__WORK TASK__
Here is the task for the records below: repeat exactly the lines from the one with "叔父が自宅を売却する際に頼まれたので試しにオウチーノを利" to the one with "1. 传奇服务器架设方法！！(21)", both included, and nothing else.
☆ ☆ ☆ ☆
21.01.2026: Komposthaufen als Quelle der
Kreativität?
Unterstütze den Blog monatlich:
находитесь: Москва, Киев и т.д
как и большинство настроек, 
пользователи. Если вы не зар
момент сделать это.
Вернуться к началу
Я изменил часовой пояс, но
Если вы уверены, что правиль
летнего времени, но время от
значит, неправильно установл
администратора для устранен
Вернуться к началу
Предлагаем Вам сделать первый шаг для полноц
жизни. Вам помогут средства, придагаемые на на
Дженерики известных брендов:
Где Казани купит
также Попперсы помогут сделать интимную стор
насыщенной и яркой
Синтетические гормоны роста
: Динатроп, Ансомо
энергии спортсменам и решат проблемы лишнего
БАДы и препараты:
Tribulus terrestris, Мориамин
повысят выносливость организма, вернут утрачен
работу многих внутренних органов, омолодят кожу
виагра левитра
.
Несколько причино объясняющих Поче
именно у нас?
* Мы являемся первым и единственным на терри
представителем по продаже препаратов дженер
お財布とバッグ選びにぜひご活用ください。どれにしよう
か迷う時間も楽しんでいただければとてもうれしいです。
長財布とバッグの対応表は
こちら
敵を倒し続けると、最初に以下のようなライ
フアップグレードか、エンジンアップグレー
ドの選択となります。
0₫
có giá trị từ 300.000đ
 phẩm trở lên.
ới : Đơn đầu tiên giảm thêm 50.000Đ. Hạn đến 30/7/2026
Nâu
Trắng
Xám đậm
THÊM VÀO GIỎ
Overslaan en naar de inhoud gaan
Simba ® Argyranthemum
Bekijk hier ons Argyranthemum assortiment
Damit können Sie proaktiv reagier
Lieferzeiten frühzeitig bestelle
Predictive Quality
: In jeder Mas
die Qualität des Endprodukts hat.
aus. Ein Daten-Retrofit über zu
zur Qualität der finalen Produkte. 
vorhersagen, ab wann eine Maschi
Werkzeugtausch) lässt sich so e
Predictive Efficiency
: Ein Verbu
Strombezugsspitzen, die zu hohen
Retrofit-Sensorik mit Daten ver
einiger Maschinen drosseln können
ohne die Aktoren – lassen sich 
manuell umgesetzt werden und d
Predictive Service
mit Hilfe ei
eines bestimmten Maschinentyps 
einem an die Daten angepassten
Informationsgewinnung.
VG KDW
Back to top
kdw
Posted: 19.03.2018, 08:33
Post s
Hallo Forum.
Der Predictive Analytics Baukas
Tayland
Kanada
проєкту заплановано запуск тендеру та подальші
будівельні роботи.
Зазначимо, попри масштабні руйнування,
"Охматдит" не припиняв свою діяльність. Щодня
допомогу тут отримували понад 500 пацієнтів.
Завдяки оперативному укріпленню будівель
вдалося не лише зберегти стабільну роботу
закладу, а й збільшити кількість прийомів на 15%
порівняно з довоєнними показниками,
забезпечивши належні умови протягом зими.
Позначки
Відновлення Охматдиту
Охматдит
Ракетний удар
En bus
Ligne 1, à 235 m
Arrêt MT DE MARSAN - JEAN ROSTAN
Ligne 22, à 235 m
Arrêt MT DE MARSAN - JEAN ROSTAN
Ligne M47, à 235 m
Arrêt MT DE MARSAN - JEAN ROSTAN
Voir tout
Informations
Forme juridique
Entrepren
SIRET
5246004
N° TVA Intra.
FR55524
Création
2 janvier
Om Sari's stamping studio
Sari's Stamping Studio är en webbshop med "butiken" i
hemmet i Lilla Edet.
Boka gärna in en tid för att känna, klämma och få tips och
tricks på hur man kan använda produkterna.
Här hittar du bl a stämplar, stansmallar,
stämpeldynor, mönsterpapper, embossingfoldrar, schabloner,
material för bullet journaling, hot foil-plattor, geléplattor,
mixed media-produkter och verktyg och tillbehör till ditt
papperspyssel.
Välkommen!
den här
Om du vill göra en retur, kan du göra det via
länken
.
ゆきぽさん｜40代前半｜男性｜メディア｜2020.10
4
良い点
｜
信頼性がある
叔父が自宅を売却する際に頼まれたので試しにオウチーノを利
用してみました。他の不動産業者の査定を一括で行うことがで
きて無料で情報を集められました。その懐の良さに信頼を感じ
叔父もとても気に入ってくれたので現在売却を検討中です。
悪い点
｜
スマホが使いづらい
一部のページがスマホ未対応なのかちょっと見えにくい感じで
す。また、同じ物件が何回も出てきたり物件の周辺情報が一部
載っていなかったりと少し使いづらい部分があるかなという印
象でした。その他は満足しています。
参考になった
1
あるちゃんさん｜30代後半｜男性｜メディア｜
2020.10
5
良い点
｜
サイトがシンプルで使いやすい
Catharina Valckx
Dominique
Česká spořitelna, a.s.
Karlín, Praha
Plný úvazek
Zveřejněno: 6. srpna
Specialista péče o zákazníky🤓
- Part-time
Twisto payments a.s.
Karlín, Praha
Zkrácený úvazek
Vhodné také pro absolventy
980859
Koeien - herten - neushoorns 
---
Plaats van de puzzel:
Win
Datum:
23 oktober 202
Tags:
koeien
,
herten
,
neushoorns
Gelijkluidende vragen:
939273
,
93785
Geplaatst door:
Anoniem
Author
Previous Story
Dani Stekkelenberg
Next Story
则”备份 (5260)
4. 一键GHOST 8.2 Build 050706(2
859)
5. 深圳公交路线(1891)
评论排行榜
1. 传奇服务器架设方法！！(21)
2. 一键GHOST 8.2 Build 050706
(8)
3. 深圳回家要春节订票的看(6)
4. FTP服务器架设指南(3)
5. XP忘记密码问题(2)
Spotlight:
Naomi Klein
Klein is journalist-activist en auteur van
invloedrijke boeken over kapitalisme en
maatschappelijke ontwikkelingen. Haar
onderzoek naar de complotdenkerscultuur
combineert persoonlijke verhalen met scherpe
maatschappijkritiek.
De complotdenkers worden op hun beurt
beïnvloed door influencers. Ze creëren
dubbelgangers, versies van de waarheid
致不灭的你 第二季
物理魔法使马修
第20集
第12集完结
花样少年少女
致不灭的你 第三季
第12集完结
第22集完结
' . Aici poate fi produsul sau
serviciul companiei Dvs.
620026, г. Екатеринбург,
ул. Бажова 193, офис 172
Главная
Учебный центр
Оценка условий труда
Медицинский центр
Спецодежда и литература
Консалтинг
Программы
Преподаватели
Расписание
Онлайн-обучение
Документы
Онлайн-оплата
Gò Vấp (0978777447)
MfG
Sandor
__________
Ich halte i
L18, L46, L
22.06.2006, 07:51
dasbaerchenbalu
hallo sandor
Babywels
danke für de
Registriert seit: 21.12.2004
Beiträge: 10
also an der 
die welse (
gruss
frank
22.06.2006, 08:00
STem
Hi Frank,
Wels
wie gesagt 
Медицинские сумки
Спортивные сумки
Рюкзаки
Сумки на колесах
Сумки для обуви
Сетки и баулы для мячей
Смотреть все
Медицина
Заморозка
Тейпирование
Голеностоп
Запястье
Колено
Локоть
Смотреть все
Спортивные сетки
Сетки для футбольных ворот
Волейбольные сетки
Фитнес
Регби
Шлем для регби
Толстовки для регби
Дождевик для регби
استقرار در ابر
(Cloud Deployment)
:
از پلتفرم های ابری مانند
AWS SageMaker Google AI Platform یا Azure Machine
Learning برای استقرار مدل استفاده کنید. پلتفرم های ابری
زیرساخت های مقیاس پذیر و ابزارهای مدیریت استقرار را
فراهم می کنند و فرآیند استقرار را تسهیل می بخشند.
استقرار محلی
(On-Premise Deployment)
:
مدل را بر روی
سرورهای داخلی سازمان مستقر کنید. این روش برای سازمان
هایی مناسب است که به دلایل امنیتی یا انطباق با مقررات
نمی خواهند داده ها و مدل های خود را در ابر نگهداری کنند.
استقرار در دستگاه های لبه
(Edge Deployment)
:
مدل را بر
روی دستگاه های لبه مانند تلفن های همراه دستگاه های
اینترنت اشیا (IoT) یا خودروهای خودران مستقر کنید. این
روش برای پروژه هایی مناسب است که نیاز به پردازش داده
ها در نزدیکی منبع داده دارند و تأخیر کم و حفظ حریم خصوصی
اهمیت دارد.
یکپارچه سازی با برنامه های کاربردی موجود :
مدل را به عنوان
☆ ☆ ☆ ☆
__ANSWER TO THE EXERCISE__
叔父が自宅を売却する際に頼まれたので試しにオウチーノを利
用してみました。他の不動産業者の査定を一括で行うことがで
きて無料で情報を集められました。その懐の良さに信頼を感じ
叔父もとても気に入ってくれたので現在売却を検討中です。
悪い点
｜
スマホが使いづらい
一部のページがスマホ未対応なのかちょっと見えにくい感じで
す。また、同じ物件が何回も出てきたり物件の周辺情報が一部
載っていなかったりと少し使いづらい部分があるかなという印
象でした。その他は満足しています。
参考になった
1
あるちゃんさん｜30代後半｜男性｜メディア｜
2020.10
5
良い点
｜
サイトがシンプルで使いやすい
Catharina Valckx
Dominique
Česká spořitelna, a.s.
Karlín, Praha
Plný úvazek
Zveřejněno: 6. srpna
Specialista péče o zákazníky🤓
- Part-time
Twisto payments a.s.
Karlín, Praha
Zkrácený úvazek
Vhodné také pro absolventy
980859
Koeien - herten - neushoorns 
---
Plaats van de puzzel:
Win
Datum:
23 oktober 202
Tags:
koeien
,
herten
,
neushoorns
Gelijkluidende vragen:
939273
,
93785
Geplaatst door:
Anoniem
Author
Previous Story
Dani Stekkelenberg
Next Story
则”备份 (5260)
4. 一键GHOST 8.2 Build 050706(2
859)
5. 深圳公交路线(1891)
评论排行榜
1. 传奇服务器架设方法！！(21)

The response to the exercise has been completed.